Tenants living in state-owned homes along the former 710 Freeway corridor are urging city officials to step in and purchase Caltrans properties themselves and sell them to the tenants.
In correspondence to the City Council, renters cited mounting obstacles in efforts to buy their residences through a state sales program.
The sale of 13 Caltrans properties will be discussed in closed session prior to Monday’s public meeting.
Tenant representatives and housing advocates outlined a series of concerns involving the administration of the 710 Corridor Sales Program, including disqualifications, escrow delays and disputes over pricing and property conditions.
“The pattern of confusion, delay, and unfairness towards tenant-purchasers threatens to result in unnecessary lawsuits, unnecessary displacements, and the wholesale shifting of costs and burdens on to tenant-purchasers,” the letter said.
Supporters are asking the City to use its purchasing priority under state regulations to acquire the homes directly and then resell them to current occupants.
Under the proposal, the city would enter memorandum agreements and double-escrow arrangements allowing Pasadena to purchase properties from Caltrans and transfer them to tenants at fair market value, minus repair costs.

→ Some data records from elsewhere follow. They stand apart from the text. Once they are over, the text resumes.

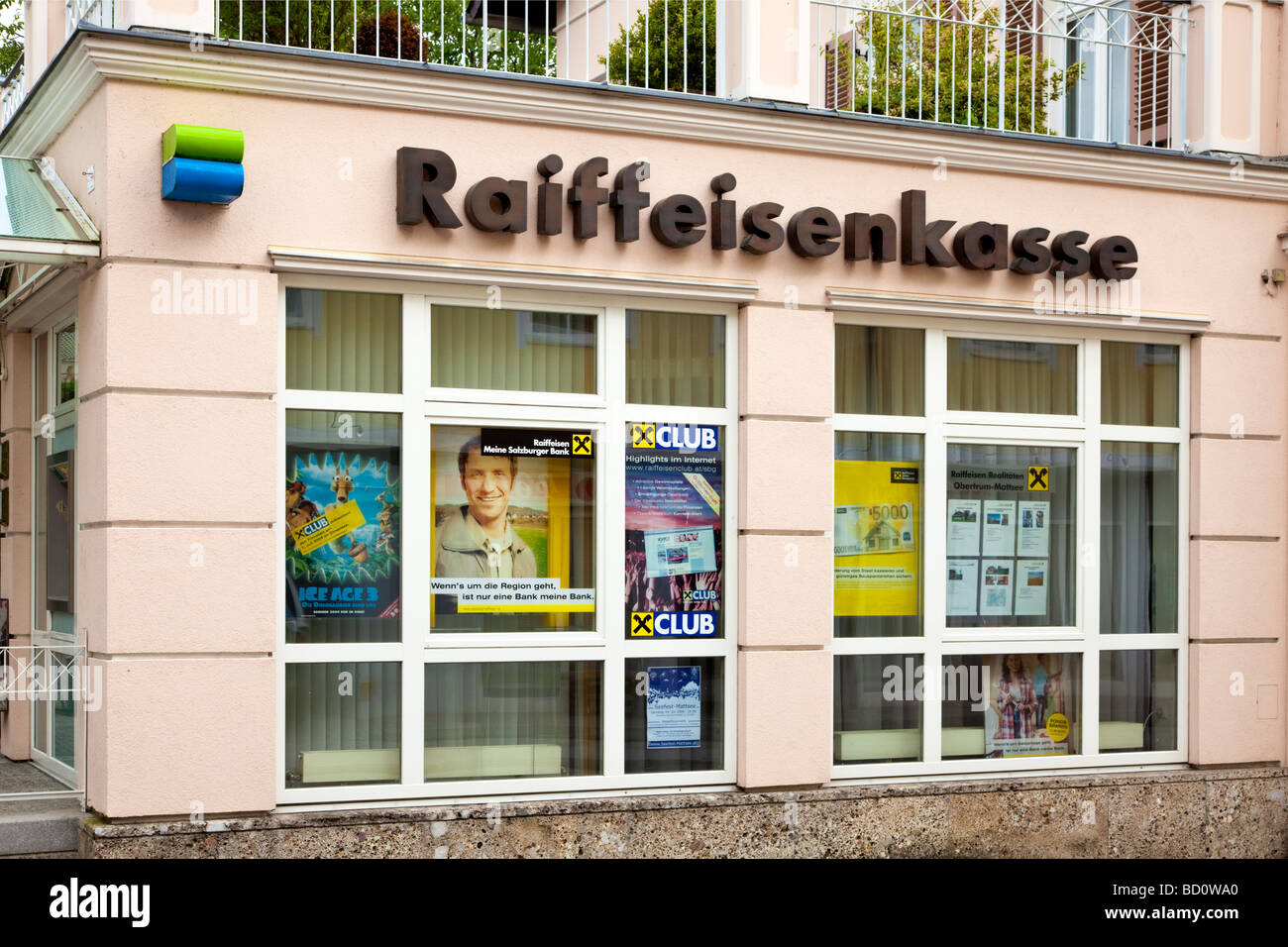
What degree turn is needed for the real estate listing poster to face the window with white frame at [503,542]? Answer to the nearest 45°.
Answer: approximately 45° to its right

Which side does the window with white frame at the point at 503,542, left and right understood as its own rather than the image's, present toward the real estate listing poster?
left

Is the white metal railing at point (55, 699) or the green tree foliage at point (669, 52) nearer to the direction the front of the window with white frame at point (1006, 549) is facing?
the white metal railing

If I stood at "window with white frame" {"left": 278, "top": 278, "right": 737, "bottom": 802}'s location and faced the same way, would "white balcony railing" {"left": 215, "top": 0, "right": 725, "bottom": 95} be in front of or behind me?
behind

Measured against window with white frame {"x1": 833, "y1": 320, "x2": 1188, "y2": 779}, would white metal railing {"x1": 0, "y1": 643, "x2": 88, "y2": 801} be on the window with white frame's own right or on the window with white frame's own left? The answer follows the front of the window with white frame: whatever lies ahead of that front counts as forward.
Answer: on the window with white frame's own right

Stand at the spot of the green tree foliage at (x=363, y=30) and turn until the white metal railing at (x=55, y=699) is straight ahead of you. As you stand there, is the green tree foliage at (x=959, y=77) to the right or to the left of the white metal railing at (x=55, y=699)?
left

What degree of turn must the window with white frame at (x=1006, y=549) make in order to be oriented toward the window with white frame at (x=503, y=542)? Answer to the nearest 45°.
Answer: approximately 45° to its right

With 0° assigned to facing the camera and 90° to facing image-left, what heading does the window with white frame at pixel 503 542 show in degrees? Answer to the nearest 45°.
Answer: approximately 0°

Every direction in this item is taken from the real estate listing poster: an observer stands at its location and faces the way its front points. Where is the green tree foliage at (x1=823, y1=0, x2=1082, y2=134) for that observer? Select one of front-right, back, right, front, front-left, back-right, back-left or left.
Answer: back

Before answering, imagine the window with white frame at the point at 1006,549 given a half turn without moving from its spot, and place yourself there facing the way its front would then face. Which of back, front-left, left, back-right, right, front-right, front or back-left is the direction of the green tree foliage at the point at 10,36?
front-left

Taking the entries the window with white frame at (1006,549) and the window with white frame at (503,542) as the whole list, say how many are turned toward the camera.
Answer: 2

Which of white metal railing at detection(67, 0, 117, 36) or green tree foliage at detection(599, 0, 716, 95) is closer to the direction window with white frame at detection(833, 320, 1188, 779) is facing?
the white metal railing
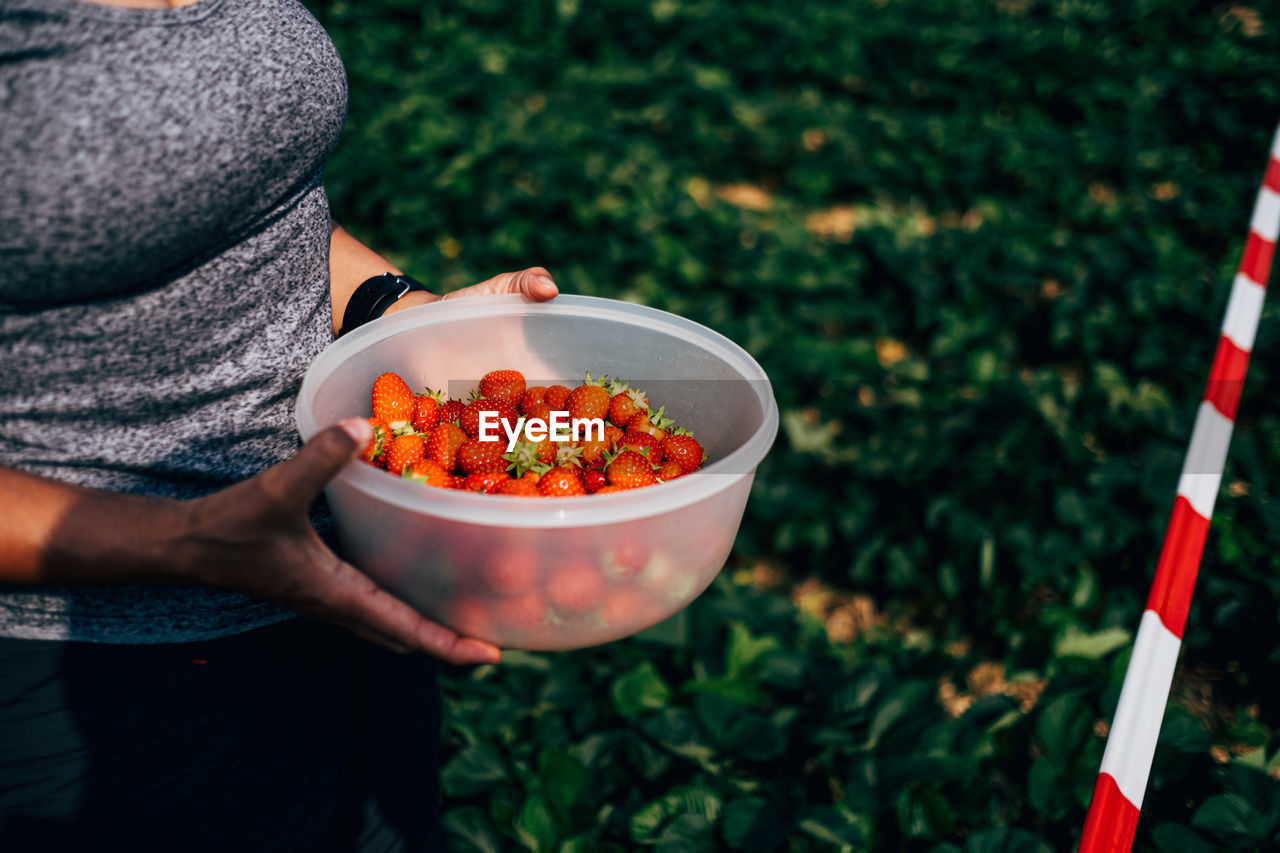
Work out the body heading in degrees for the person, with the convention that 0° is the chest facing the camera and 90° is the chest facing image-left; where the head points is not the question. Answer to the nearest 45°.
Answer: approximately 315°
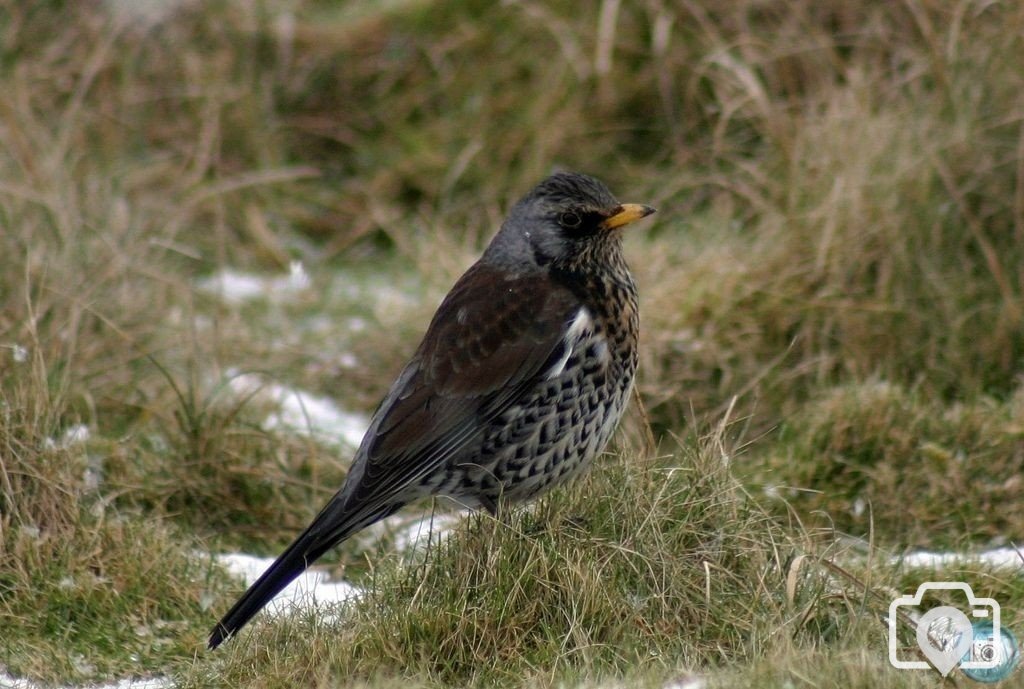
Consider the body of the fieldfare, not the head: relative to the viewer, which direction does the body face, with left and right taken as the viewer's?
facing to the right of the viewer
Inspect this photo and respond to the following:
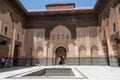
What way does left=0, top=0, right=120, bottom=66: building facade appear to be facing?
toward the camera
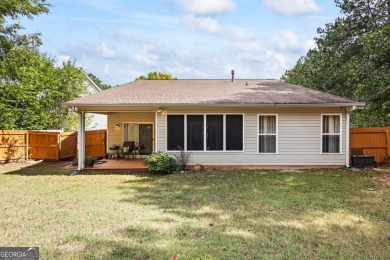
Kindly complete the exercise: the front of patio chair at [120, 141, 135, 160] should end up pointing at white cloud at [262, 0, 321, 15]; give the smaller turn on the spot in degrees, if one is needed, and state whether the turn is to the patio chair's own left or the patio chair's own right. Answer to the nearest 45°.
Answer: approximately 135° to the patio chair's own left

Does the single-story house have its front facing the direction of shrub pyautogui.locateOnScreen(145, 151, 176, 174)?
no

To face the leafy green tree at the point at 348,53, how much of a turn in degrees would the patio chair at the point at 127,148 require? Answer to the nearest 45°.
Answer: approximately 135° to its left

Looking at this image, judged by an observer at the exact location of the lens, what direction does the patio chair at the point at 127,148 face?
facing the viewer and to the left of the viewer

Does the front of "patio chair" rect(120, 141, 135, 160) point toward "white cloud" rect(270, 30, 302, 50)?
no

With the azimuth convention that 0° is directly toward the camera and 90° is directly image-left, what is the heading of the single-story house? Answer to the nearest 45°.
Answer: approximately 180°

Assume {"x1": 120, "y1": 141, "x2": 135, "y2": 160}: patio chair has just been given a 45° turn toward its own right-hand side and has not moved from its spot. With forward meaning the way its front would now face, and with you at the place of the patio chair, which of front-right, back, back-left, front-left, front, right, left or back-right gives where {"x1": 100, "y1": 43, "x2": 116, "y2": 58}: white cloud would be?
right
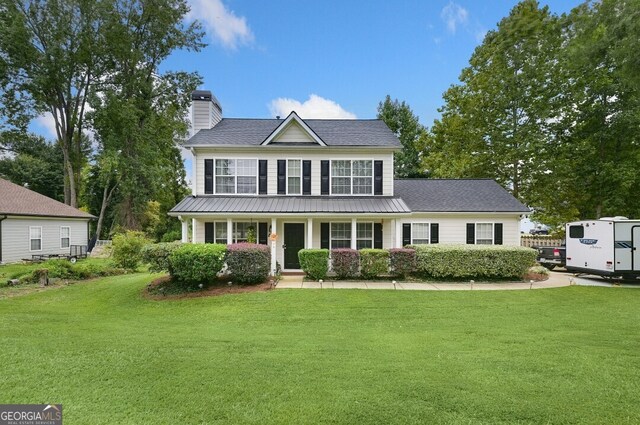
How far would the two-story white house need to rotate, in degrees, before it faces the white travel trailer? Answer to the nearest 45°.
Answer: approximately 90° to its left

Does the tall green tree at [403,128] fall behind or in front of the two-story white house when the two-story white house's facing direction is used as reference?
behind

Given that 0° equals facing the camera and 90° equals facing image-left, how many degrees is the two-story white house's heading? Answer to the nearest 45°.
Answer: approximately 0°

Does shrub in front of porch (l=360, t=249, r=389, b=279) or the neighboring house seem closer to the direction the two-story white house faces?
the shrub in front of porch

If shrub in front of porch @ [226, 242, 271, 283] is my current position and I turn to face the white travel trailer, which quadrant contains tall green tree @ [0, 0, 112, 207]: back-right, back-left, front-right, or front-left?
back-left

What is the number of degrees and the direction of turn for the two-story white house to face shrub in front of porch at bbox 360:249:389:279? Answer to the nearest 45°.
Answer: approximately 45° to its left
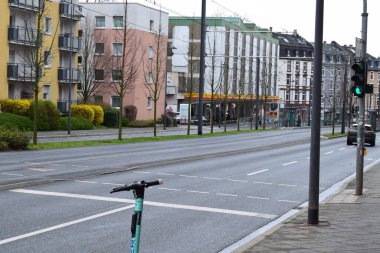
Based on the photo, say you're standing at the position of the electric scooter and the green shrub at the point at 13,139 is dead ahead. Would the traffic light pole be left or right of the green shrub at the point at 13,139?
right

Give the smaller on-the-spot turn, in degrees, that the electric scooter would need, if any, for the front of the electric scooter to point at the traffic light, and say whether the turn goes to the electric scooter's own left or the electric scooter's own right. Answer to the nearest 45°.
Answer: approximately 90° to the electric scooter's own right

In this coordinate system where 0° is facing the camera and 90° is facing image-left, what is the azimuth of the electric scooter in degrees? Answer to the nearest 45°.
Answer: approximately 135°

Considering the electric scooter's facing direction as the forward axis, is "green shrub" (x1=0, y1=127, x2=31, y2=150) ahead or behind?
ahead

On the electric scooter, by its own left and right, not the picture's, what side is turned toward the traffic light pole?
right

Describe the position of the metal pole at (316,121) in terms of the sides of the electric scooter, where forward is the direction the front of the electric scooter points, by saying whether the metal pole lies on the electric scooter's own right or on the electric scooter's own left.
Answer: on the electric scooter's own right

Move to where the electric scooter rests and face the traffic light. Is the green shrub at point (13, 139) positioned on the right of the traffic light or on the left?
left

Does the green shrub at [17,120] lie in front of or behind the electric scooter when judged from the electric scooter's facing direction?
in front

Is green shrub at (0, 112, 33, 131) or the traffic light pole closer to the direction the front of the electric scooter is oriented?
the green shrub
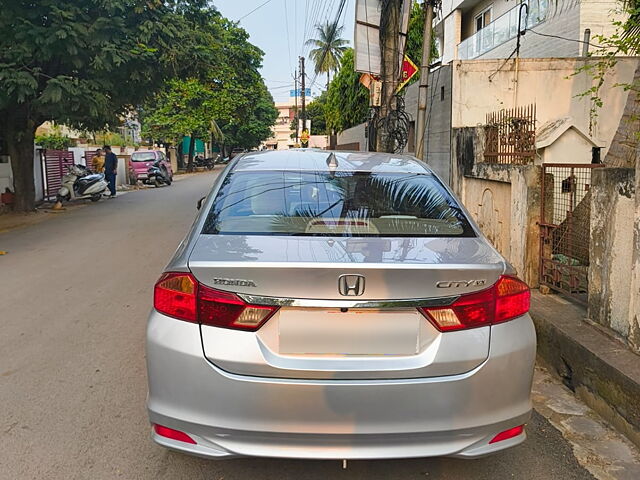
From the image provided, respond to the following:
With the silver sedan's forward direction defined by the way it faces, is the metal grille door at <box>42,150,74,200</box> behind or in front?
in front

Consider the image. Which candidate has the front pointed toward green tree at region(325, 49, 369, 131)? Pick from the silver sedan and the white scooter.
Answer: the silver sedan

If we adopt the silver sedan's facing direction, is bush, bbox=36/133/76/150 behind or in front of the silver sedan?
in front

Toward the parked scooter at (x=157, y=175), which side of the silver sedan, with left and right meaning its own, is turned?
front

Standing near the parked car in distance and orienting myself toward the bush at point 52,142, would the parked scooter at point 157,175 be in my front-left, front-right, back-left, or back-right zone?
back-left

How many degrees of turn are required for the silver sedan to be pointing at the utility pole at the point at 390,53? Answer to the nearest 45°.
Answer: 0° — it already faces it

Supporters say the plan could resolve cases involving both tenants who were disqualified but still seek to buy and those who remain eligible but cannot reach agreement with the state over valuations, repairs or inspection transparency.
The letter also recommends the city coordinate inspections and financing tools such as rehabilitation loans, which combine purchase and renovation costs into a single mortgage — a mechanism advocates say is critical given the aging condition of many properties.
Proponents argue the City would be better positioned than the state to complete sales equitably and efficiently and said any profits from market-rate transactions could be reinvested locally into housing rehabilitation or affordable housing initiatives tied to historic freeway displacement.
Advocates say residents have raised complaints with Caltrans, legislators and local officials, pointing to alleged wrongful disqualifications from eligibility, escrow timelines stretching up to seven years and disagreements tied to inspections and appraisals.
Many of the homes at issue were originally acquired by the state decades ago for the ill-fated extension of the 710 Freeway through Pasadena and neighboring communities.
Beginning in the mid-20th century, Caltrans assembled hundreds of properties along the proposed route through voluntary sales and eminent domain purchases intended to clear land for the highway project.
The freeway extension was never built after years of community opposition, legal challenges and environmental concerns, largely from South Pasadena residents, halted the plan.
Caltrans retained ownership of the properties and rented many of them to tenants for decades.
Later, state laws required the homes be sold, often granting occupants priority rights to purchase through corridor sales programs.